Migrants kicked out of shelters under the Adams administration’s 30- and 60-day limits for recent arrivals are allowed to reapply for shelter at the reticketing center, located at St. Brigid’s Church in the East Village. The line outside the building has occasionally extended around the block. On Monday evening, nobody was waiting in line, but shelter beds were still scarce.

Seeking shelter at the reticketing center

Hector, 27, from Nicaragua, said he and a friend arrived at the reticketing center at 5 p.m. on Sunday, after finishing their daytime construction jobs. He asked that his full name not be shared publicly for fear of jeopardizing his immigration case.

Both men received slips of paper with an address for “an overflow waiting area” at a church in Flatbush. The church didn’t have beds or showers, Hector said. They returned again on Monday at 5 p.m. and received the same slips of paper directing them to the church.

Richard, 51, from Venezuela, was waiting outside the reticketing center around 6:30 p.m. on Monday, while his wife applied for a new shelter bed inside. She had been waiting inside since around 10 a.m. on Monday, and they were set to receive a temporary placement in a church, he said.

“Immigrants don’t have rights to anything, even a bed,” said Richard, who requested that his full name not be used because he feared retaliation from shelter staff.

Goldfein said city attorneys told him last week they “had a problem” with migrants not receiving shelter beds, and were working to come into compliance with the settlement terms. But Goldfein said he was still awaiting more information about what exactly occurred. Goldfein said he may ask a judge to intervene if the city doesn’t respond to his request, or if he finds it “unsatisfactory.”

The settlement requires the Legal Aid Society to make “good-faith efforts” to resolve potential violations before bringing any concerns to court. If the city continues to violate the terms, the organization could ask a judge to order it to comply and craft a compliance plan.
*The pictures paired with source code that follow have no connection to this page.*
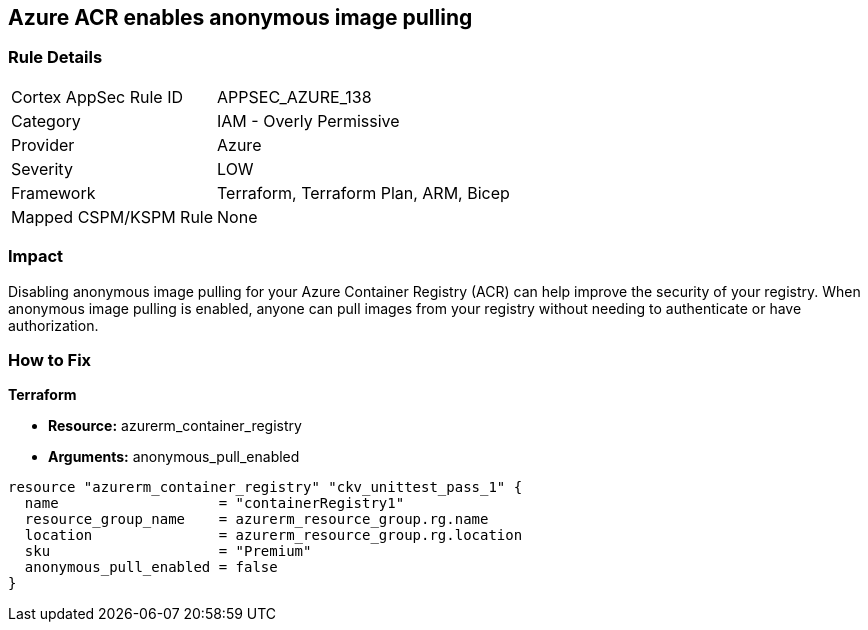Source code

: == Azure ACR enables anonymous image pulling


=== Rule Details

[cols="1,2"]
|===
|Cortex AppSec Rule ID |APPSEC_AZURE_138
|Category |IAM - Overly Permissive
|Provider |Azure
|Severity |LOW
|Framework |Terraform, Terraform Plan, ARM, Bicep
|Mapped CSPM/KSPM Rule |None
|===


=== Impact
Disabling anonymous image pulling for your Azure Container Registry (ACR) can help improve the security of your registry.
When anonymous image pulling is enabled, anyone can pull images from your registry without needing to authenticate or have authorization.

=== How to Fix


*Terraform* 


* *Resource:* azurerm_container_registry
* *Arguments:* anonymous_pull_enabled


[source,go]
----
resource "azurerm_container_registry" "ckv_unittest_pass_1" {
  name                   = "containerRegistry1"
  resource_group_name    = azurerm_resource_group.rg.name
  location               = azurerm_resource_group.rg.location
  sku                    = "Premium"
  anonymous_pull_enabled = false
}
----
City officials have vowed to add more shelter beds, and Goldfein said he would continue to closely monitor their plan moving forward.

Under the settlement finalized in March, the city is allowed to limit the length of shelter stays for single adult migrants. The deal modifies the city’s long-standing right-to-shelter rules, which generally require the city to provide a shelter bed to anyone who needs one.

City officials have yet to enact additional shelter limits for migrants, as the administration and the Legal Aid Society negotiate the details of who will qualify for extensions of shelter stays. Migrants will only be eligible to extend their stays under “extenuating circumstances,” per the settlement.

Shelter stays continue to be limited to 30 days for single adult migrants and 60 days for migrants with families, with an option to reapply at the end of those terms, according to Goldfein.

Waiting for more information

Goldfein said the city’s data reporting system obscures whether officials are violating the settlement terms. He noted that the city’s report from Friday said the last migrant to receive a cot waited zero days after appearing at the reticketing center.

“In other words, there’s no waitlist from their point of view,” he said. “But that doesn’t mean that (other) people didn’t wait.”

Other data the Adams administration provided to the Legal Aid Society indicated the city has made some headway on clearing the backlog of migrants awaiting shelter, according to Goldfein.

The “active waitlist,” or the number of migrants on the shelter waitlist who have checked in with city staff in the past 10 days, declined from 1,139 last Monday to 1,025 on Friday, he said, referencing the city’s reports. Some days last week it was even lower, he added.

Fewer than 100 migrants were staying in “waiting rooms” — ad hoc shelters without beds or cots — on Saturday and Sunday, Goldfein said. He said he requested more data from city attorneys about the number of migrants waiting overnight without shelter beds but has yet to receive that information.

This article was updated with additional comment from Josh Goldfein, senior staff attorney at the Legal Aid Society.